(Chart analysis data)
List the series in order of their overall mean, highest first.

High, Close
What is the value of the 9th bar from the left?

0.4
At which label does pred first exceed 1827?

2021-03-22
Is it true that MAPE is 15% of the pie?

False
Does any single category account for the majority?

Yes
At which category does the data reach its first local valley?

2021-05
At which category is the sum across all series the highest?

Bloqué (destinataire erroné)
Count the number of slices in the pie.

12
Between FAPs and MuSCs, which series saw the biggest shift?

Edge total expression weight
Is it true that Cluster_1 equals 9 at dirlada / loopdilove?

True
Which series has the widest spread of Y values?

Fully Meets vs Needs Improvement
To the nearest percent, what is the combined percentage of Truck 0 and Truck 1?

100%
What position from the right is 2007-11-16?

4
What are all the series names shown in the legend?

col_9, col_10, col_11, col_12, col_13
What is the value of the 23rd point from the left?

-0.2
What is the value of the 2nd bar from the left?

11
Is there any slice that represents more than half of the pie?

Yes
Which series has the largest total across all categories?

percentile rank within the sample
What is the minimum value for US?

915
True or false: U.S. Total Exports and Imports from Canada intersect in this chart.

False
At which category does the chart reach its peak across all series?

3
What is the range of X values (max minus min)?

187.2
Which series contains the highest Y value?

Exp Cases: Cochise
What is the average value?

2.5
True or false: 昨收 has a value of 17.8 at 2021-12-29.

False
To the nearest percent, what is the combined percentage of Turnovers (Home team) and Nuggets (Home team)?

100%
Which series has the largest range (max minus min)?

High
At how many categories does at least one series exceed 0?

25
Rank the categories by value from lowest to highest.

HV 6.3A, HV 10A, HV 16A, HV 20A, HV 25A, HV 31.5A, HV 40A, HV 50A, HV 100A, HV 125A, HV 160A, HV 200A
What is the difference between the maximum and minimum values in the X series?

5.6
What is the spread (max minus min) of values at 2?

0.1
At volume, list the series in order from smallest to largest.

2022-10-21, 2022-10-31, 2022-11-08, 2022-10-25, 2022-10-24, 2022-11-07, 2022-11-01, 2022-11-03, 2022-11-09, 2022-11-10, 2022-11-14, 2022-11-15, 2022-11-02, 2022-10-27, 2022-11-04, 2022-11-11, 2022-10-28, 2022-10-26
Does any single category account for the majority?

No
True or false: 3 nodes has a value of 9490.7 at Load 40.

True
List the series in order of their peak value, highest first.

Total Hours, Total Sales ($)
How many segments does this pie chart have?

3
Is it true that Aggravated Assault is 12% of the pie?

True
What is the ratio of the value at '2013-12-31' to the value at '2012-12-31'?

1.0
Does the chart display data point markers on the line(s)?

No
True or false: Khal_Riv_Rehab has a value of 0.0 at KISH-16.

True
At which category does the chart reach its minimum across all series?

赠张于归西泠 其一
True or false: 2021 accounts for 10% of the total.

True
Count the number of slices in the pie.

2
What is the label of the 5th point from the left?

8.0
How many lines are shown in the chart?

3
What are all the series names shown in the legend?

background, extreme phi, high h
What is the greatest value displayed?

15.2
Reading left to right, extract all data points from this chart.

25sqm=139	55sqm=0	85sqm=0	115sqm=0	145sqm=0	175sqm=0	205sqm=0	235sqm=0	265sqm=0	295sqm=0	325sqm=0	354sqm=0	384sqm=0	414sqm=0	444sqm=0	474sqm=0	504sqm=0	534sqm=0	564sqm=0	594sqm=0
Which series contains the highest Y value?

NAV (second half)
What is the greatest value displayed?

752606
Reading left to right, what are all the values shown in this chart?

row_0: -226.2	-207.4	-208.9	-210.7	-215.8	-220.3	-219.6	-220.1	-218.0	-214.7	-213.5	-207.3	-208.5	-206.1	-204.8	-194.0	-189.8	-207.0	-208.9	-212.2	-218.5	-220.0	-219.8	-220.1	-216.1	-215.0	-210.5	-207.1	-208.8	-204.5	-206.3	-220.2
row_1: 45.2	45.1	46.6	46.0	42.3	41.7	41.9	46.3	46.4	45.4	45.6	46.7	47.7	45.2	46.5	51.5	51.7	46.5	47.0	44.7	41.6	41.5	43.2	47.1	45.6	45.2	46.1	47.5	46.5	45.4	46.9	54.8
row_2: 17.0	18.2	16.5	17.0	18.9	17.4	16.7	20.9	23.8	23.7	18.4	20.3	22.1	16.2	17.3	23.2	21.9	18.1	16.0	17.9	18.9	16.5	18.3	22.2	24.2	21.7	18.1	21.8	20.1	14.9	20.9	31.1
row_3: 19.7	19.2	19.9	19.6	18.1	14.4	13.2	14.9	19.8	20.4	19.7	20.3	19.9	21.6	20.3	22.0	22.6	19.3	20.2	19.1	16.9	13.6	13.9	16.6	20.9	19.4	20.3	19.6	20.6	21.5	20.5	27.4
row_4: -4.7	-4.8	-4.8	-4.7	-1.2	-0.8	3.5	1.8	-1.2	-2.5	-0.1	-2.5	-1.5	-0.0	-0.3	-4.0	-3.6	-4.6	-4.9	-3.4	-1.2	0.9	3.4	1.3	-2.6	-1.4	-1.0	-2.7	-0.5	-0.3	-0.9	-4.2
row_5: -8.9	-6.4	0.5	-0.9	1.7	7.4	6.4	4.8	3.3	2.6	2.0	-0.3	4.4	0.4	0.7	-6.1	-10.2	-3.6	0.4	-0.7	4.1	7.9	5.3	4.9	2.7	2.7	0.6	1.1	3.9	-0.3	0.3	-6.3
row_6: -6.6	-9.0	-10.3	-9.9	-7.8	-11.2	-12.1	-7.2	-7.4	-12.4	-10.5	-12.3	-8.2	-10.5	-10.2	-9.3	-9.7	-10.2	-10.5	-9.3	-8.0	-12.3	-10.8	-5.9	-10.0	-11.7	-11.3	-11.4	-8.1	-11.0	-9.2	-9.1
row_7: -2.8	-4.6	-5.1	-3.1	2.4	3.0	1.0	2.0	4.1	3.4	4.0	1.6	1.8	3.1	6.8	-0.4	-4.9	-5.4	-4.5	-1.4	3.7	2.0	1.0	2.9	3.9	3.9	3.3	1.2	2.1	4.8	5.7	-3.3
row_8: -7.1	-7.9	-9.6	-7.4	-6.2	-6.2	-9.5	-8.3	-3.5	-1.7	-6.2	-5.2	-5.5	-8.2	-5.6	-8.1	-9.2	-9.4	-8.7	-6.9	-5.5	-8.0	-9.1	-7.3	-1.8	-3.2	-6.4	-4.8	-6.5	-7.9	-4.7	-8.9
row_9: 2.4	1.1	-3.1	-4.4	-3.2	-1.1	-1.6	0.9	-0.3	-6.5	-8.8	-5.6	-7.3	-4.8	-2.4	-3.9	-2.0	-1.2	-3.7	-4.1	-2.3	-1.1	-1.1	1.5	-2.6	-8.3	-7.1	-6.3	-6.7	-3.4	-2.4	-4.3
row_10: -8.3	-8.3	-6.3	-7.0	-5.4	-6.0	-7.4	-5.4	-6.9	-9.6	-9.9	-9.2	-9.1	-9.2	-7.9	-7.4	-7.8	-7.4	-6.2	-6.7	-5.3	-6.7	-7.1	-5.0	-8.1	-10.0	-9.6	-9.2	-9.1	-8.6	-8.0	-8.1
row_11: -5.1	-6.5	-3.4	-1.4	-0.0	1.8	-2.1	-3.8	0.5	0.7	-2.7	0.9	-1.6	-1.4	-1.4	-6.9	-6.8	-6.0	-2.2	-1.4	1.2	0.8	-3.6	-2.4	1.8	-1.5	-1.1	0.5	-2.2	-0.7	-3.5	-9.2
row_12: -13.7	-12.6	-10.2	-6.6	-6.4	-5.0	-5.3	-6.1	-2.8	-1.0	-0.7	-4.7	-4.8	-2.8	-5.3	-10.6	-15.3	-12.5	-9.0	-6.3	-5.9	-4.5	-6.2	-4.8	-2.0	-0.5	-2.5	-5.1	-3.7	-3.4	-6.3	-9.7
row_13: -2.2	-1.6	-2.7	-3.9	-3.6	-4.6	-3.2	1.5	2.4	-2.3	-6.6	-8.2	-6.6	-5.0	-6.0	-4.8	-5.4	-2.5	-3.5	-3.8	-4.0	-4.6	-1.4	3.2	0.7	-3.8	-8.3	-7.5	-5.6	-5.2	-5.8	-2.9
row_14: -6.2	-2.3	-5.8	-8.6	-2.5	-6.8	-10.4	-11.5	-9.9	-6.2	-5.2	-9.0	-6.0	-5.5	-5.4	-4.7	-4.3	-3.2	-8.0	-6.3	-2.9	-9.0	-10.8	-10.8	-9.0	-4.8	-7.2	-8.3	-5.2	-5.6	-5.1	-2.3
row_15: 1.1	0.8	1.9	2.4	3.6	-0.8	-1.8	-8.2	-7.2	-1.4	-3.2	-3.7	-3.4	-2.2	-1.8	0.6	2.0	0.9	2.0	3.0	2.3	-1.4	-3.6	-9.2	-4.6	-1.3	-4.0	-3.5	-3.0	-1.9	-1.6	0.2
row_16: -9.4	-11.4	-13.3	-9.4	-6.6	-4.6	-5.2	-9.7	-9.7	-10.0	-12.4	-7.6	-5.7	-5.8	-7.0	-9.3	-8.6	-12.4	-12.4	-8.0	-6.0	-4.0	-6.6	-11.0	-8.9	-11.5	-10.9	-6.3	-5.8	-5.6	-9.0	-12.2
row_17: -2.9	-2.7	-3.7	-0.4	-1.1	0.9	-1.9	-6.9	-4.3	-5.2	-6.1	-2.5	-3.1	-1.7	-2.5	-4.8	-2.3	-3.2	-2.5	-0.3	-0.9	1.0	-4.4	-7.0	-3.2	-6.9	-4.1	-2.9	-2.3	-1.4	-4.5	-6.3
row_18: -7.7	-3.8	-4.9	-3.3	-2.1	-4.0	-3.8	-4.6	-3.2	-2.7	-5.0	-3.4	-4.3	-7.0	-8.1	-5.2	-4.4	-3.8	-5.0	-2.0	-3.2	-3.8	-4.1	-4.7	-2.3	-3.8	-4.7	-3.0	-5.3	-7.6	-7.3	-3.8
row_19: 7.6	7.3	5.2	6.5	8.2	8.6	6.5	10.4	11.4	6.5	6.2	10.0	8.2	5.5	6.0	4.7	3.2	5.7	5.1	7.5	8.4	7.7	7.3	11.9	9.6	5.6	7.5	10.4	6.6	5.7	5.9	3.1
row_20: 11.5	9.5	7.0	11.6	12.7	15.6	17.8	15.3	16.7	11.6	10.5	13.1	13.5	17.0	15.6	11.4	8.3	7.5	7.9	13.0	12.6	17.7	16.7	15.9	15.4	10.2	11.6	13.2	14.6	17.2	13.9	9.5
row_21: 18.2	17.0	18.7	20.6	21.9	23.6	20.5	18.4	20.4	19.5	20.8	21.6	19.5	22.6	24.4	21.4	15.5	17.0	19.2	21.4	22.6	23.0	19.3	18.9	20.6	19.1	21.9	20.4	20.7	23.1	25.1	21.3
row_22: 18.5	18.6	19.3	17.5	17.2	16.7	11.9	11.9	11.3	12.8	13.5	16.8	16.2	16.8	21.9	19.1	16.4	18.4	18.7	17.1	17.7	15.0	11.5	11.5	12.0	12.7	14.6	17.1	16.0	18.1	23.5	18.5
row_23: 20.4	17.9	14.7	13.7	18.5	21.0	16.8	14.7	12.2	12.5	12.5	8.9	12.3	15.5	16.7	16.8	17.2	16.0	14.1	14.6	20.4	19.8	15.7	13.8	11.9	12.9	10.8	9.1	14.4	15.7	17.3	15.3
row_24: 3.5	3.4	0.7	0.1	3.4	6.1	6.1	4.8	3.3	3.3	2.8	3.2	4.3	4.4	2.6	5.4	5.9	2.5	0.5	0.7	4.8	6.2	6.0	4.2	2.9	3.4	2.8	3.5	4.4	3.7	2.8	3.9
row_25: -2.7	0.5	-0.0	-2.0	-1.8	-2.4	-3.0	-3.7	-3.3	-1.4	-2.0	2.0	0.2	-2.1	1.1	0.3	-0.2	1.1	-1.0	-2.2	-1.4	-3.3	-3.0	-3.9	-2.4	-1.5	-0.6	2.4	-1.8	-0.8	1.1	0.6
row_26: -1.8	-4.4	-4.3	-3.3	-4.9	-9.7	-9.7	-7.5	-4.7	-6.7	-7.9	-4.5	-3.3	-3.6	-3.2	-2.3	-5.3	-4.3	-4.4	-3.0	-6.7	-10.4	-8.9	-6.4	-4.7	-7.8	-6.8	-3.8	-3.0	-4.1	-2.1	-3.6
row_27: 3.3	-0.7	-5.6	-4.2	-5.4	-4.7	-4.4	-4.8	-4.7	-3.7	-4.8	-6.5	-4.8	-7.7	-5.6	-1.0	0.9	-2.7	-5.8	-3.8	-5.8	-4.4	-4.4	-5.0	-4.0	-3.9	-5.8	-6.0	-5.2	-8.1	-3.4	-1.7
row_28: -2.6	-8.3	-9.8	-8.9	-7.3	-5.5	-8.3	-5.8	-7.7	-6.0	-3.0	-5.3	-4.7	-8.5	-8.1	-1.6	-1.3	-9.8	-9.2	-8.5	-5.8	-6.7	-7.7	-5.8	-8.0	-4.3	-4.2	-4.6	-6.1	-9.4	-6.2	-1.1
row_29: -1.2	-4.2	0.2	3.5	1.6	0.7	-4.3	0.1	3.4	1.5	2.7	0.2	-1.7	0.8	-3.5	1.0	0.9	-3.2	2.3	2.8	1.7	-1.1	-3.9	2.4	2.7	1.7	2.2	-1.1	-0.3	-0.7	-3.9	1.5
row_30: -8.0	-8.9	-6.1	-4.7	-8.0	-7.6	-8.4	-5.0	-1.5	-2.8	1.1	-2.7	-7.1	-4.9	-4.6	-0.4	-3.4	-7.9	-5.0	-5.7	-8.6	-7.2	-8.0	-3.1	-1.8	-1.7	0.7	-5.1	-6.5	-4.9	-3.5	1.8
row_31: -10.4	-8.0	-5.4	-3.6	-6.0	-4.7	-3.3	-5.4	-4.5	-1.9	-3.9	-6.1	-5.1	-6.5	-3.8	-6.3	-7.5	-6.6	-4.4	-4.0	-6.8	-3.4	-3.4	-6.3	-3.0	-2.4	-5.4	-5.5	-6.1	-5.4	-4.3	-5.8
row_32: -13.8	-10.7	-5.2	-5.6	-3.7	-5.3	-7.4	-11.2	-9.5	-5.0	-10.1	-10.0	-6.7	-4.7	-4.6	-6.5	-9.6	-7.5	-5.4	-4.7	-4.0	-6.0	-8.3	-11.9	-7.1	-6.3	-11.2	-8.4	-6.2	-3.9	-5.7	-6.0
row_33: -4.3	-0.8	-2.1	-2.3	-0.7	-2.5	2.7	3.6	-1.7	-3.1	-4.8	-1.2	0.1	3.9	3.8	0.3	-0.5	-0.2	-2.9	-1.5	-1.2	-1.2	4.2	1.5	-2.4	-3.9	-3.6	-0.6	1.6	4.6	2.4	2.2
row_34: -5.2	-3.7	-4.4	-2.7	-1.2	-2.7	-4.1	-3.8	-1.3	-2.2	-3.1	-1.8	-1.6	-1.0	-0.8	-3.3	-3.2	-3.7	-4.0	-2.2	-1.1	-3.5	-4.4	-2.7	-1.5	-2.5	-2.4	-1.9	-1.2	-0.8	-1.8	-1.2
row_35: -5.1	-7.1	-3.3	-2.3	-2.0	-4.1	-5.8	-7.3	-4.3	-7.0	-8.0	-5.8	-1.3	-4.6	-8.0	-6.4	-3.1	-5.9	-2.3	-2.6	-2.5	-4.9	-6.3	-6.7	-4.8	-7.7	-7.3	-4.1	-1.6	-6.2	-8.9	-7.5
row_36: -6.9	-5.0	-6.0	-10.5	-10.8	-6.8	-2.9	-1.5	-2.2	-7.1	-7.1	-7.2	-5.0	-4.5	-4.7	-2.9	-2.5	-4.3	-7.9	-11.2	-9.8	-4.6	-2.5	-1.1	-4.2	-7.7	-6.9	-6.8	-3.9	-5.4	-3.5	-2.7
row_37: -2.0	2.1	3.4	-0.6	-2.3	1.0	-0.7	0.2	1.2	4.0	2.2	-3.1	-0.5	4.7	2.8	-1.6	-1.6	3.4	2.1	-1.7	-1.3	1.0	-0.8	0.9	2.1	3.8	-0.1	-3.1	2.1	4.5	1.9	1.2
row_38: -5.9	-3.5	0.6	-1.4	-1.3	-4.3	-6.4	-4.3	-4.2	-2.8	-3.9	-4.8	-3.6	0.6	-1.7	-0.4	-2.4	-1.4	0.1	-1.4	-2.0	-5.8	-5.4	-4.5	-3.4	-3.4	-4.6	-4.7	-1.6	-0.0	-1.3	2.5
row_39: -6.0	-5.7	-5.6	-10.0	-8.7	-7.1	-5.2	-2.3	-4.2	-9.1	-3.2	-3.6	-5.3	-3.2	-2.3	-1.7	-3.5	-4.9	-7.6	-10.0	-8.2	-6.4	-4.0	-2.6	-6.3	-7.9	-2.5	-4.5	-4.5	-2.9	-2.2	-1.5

_EXERCISE GOAL_. Copy the entries from the start through the line containing "What is the value of the 23rd", replacing "pie" with "donut" and leaving everything else unchanged.

_ANSWER AREA_.
List the series in order of their overall mean, highest first.

High, Close
What is the value of the 9th bar from the left?

0.4
At which label does pred first exceed 1827?

2021-03-22
Is it true that MAPE is 15% of the donut?

False
Does any single category account for the majority?

Yes
At which category does the data reach its first local valley?

2021-05
At which category is the sum across all series the highest?

Bloqué (destinataire erroné)
Count the number of slices in the donut.

12
Between FAPs and MuSCs, which series saw the biggest shift?

Edge total expression weight
Is it true that Cluster_1 equals 9 at dirlada / loopdilove?

True
Which series has the widest spread of Y values?

Fully Meets vs Needs Improvement
To the nearest percent, what is the combined percentage of Truck 0 and Truck 1?

100%
What position from the right is 2007-11-16?

4
What are all the series names shown in the legend?

col_9, col_10, col_11, col_12, col_13
What is the value of the 23rd point from the left?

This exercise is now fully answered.